Gold Supporting Member
Messages
11,638
I have a volume pedal between my pedalboard and amp to adjust output level.

I use my guitar volume control to both adjust the amount of drive in my dirt pedals ...and also to adjust volume.

It takes a little getting used to but it’s not that hard.

My band does a variety of material and levels vary throughout the night and even mid-song.

The volume pedal lets me adjust my presence in the mix on-the-fly, mid-song real-time ...and adjust the breakup of my dirt pedals.

There are times when my hands are too busy doing key parts of certain songs and I just can’t stop to adjust my guitar volume and the volume pedal is the perfect tool right then.

-bEn r.
 

OotMagroot

Member
Messages
8,062
I use a TC Spark mini to clean boost ODs that have been turned down and are not loud enough. It also helps if you use a clean amp with something like an HSS guitar.
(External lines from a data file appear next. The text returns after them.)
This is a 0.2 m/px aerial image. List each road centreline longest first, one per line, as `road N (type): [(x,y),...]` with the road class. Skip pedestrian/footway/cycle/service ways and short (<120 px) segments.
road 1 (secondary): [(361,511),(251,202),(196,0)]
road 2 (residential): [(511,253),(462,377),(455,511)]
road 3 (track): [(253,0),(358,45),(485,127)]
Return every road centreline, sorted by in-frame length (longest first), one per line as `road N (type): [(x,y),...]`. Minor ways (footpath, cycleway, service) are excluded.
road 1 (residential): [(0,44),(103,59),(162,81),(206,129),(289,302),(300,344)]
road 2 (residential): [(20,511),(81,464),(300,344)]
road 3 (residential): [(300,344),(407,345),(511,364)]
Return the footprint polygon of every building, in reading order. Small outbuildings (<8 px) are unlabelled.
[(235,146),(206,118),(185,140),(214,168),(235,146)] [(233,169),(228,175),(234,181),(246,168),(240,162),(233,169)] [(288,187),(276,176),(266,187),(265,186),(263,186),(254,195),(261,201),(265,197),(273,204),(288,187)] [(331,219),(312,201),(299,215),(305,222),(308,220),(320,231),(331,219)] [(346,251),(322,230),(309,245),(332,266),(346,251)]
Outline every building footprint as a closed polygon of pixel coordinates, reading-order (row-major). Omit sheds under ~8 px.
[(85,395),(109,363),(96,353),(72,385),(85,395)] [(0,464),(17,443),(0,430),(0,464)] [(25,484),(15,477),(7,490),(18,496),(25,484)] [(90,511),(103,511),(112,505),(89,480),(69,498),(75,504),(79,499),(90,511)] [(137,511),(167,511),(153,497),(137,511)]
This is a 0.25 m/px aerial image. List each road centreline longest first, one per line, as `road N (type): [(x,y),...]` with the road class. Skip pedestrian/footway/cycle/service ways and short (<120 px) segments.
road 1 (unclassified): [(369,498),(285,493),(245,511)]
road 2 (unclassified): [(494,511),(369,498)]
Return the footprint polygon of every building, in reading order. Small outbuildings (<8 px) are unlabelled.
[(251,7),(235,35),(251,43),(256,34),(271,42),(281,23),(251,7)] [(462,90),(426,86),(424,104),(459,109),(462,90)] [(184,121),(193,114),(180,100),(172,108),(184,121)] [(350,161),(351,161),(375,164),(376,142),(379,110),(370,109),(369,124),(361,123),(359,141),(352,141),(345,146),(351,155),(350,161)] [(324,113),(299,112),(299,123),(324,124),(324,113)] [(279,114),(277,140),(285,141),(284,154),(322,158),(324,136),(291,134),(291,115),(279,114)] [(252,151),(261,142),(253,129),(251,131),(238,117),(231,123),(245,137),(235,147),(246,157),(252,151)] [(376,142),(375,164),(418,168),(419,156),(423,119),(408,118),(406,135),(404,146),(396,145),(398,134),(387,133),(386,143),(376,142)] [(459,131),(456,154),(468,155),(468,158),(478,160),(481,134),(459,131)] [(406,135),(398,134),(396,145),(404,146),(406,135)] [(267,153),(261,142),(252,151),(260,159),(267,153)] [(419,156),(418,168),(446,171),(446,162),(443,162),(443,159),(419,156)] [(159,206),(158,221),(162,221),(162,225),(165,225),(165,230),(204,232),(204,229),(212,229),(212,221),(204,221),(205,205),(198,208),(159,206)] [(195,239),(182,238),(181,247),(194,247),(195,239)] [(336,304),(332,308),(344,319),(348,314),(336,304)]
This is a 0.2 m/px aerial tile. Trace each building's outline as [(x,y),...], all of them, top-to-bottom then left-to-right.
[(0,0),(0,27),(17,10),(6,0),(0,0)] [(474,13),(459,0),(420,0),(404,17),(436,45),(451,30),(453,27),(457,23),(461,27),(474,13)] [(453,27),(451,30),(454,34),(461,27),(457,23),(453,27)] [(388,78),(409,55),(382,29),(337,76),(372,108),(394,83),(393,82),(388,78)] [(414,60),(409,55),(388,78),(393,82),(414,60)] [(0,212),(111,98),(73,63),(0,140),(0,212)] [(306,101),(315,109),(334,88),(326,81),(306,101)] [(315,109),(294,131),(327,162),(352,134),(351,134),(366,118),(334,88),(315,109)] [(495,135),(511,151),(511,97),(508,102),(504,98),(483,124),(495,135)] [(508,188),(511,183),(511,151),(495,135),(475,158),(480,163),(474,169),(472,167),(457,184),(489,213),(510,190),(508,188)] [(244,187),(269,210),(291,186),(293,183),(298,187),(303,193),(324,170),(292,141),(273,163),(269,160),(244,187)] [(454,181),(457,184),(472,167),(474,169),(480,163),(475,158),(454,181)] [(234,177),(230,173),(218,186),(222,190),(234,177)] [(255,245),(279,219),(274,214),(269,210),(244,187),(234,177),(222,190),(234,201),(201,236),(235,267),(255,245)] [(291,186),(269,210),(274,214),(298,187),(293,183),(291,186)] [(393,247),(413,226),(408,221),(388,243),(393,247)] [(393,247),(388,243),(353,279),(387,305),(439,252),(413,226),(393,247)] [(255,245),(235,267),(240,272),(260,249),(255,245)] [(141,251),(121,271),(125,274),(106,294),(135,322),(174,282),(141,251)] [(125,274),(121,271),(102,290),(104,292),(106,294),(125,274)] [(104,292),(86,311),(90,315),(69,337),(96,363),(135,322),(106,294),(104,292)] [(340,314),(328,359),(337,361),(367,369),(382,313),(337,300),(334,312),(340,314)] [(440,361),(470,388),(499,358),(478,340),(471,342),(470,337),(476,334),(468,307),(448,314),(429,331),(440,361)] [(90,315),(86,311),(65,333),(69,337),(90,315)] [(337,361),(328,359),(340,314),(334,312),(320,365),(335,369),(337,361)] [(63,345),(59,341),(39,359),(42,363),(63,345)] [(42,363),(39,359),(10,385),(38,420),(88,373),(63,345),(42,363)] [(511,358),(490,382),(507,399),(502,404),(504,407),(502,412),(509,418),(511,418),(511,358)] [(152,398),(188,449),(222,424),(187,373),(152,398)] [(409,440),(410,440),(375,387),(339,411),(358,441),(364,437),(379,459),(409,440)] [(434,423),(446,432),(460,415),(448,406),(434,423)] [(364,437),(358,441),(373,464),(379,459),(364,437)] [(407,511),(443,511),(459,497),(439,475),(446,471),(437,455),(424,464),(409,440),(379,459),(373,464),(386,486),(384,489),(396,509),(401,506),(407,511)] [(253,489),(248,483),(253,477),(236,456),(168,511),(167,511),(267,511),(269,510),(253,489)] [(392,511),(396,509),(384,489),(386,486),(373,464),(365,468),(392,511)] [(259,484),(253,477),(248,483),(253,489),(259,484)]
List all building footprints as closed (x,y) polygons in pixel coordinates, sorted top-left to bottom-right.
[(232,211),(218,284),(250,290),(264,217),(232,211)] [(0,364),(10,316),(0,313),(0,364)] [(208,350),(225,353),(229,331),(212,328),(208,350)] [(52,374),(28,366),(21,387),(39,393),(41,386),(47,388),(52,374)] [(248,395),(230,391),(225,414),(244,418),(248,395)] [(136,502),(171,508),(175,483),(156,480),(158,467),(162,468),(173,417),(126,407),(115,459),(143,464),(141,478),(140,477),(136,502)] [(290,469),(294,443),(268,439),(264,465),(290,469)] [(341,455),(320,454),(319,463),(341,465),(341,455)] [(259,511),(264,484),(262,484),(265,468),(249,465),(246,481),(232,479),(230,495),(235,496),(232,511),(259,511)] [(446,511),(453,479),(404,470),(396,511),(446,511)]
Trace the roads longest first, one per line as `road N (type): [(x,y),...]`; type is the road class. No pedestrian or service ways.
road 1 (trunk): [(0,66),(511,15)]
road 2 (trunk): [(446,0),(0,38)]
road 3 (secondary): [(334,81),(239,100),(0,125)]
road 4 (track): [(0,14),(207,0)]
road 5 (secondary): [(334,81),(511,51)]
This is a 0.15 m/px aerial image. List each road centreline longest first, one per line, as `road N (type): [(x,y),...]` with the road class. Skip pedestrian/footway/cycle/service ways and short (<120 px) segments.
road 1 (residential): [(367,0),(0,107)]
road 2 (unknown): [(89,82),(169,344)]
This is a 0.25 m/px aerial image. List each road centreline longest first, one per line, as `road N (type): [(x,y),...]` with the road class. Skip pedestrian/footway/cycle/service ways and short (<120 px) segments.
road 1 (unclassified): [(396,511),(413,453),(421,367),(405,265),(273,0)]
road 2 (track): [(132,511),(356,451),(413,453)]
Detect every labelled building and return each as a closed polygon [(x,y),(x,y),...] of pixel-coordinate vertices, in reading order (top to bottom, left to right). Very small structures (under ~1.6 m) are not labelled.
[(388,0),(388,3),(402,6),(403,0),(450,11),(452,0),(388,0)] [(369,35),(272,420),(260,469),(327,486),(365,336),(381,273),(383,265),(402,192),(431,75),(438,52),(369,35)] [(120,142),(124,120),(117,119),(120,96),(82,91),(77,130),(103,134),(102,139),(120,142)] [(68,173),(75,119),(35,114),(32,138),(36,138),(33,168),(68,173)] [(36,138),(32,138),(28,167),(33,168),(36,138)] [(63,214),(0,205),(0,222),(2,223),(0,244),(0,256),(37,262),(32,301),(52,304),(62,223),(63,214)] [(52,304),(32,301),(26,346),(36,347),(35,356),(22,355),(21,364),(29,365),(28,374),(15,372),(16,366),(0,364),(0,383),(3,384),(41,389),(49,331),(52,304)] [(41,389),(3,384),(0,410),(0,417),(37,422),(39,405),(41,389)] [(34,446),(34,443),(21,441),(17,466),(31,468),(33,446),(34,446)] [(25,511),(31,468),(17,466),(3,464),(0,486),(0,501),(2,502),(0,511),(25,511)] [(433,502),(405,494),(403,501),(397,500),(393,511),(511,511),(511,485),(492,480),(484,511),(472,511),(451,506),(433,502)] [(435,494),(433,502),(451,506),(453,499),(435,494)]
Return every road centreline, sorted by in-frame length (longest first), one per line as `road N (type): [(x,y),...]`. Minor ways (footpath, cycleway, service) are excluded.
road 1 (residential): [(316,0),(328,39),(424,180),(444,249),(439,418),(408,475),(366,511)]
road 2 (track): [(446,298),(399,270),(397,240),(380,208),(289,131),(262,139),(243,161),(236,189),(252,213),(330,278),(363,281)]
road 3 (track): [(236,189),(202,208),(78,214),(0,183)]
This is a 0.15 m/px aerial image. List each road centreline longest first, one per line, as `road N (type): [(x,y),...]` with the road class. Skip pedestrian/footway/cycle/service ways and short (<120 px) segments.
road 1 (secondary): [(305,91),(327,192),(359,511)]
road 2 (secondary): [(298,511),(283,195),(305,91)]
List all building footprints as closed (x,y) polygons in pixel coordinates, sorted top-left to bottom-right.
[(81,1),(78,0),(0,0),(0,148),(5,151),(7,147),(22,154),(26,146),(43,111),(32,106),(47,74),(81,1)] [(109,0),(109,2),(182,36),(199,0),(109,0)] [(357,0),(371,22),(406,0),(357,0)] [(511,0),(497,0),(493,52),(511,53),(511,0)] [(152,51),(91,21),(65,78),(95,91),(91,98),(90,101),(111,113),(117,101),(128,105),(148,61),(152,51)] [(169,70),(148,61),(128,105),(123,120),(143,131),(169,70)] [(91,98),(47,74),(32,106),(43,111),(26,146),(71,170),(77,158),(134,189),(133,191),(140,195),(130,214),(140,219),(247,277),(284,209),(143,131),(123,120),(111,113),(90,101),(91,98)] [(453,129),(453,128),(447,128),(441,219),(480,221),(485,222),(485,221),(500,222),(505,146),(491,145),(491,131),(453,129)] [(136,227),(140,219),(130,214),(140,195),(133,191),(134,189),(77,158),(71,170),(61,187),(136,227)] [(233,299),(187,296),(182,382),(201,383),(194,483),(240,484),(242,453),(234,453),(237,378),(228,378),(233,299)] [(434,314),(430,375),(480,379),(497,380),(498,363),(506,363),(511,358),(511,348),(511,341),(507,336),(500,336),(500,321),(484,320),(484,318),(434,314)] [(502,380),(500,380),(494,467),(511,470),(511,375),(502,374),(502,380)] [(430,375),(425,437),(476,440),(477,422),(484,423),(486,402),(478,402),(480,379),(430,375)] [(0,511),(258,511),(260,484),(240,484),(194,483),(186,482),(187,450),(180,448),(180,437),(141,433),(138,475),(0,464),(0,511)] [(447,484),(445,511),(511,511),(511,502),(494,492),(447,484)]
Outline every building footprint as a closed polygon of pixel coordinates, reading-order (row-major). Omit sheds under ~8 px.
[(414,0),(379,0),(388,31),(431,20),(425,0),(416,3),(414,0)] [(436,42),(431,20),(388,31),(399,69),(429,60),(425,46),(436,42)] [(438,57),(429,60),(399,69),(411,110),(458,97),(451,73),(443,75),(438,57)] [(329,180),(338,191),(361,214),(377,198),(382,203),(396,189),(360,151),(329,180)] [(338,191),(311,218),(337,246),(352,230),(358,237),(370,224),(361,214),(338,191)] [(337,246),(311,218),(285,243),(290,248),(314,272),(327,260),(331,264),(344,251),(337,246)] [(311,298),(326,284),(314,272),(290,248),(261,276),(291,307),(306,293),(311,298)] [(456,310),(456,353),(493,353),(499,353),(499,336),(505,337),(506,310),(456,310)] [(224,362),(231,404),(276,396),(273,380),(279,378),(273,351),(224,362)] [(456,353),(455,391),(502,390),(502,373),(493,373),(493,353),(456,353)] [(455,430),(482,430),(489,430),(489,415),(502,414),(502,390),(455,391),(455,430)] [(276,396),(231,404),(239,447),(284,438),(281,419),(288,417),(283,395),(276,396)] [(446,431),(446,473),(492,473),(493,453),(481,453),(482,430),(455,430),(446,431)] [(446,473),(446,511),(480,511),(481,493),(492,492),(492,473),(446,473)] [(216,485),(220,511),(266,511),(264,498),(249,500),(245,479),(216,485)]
You set the overall volume for a humbucker with dirt, but then when you switch to a single coil for clean things - it's not loud enough.

Lately though, it seems as if I have just been using separate pedals for distortion and overdrive so I can preset levels.
 

MagusFaerox

Member
Messages
47
So, first....how much of a volume difference are you getting? "Too much" is a little vague. Phone app SPL measurements (however inaccurate they are) should help some in figuring out exactly what you mean.

That being said...if the amp is clean and the problem is that "loud" is too loud and/or "quiet" is too quiet....that's what compressors fix (with the side effect of raising your noise floor if you have them set to boost the level after the compression). They do the same thing you want to do with the volume pedal, but you trade off some direct control for it just happening without your intervention.

I'd say try a compressor either last in the chain or right before delay/reverb, depending on your preference. It essentially does the same thing (to the level) as running your pedals into a crunchy amp, but without adding obvious distortion.

I'd go for one that allows you to adjust the ratio, and start with it pretty low, like 2:1 ish, to see how it feels (side note: turning up the clean blend knob on compressors that have them effectively lowers the ratio, so that's another way to go). I don't think you'll have to go over 4:1 to get this effect...so you might have a hard time finding a pedal that actually does that without abusing a clean blend. If you find it's killing your pick attack (and you don't like that), increase the attack time. Decrease it if your pick attack is too loud. If it sounds too smooth, turn down the release time. If you need more sustain, turn up the release time.

It's a lot easier with modelling or if you use a load box and speaker sim, because you can do more processing in the modeller or at line level before you amplify for playback....but that can also get really expensive if you're talking about integrating hardware.
 

cosmic_ape

Silver Supporting Member
Messages
6,701
Yeah, this is tricky. I have personally resorted to using multiple pedals for this to avoid the headaches. A Suhr Eclipse is perfect for this, BTW. It is two pedals in one, with a flip flop option. So, you can set one to stun and the other one for full Death Star doom and match the output levels accordingly.

If you are going the volume pedal route, I recommend a Lehle volume pedal, as it uses magnets, not a regular potentiometer. The "taper" is perfect for this kind of thing and is super consistent.

I have also tried the compressor at the end thing. It works well. I did use a comp with a clean blend for this.

Honestly, if your amp has any kind of gain, give it some. It helps with the difference in volume from crunch to lead. Going into a pristine clean makes that gap so much wider.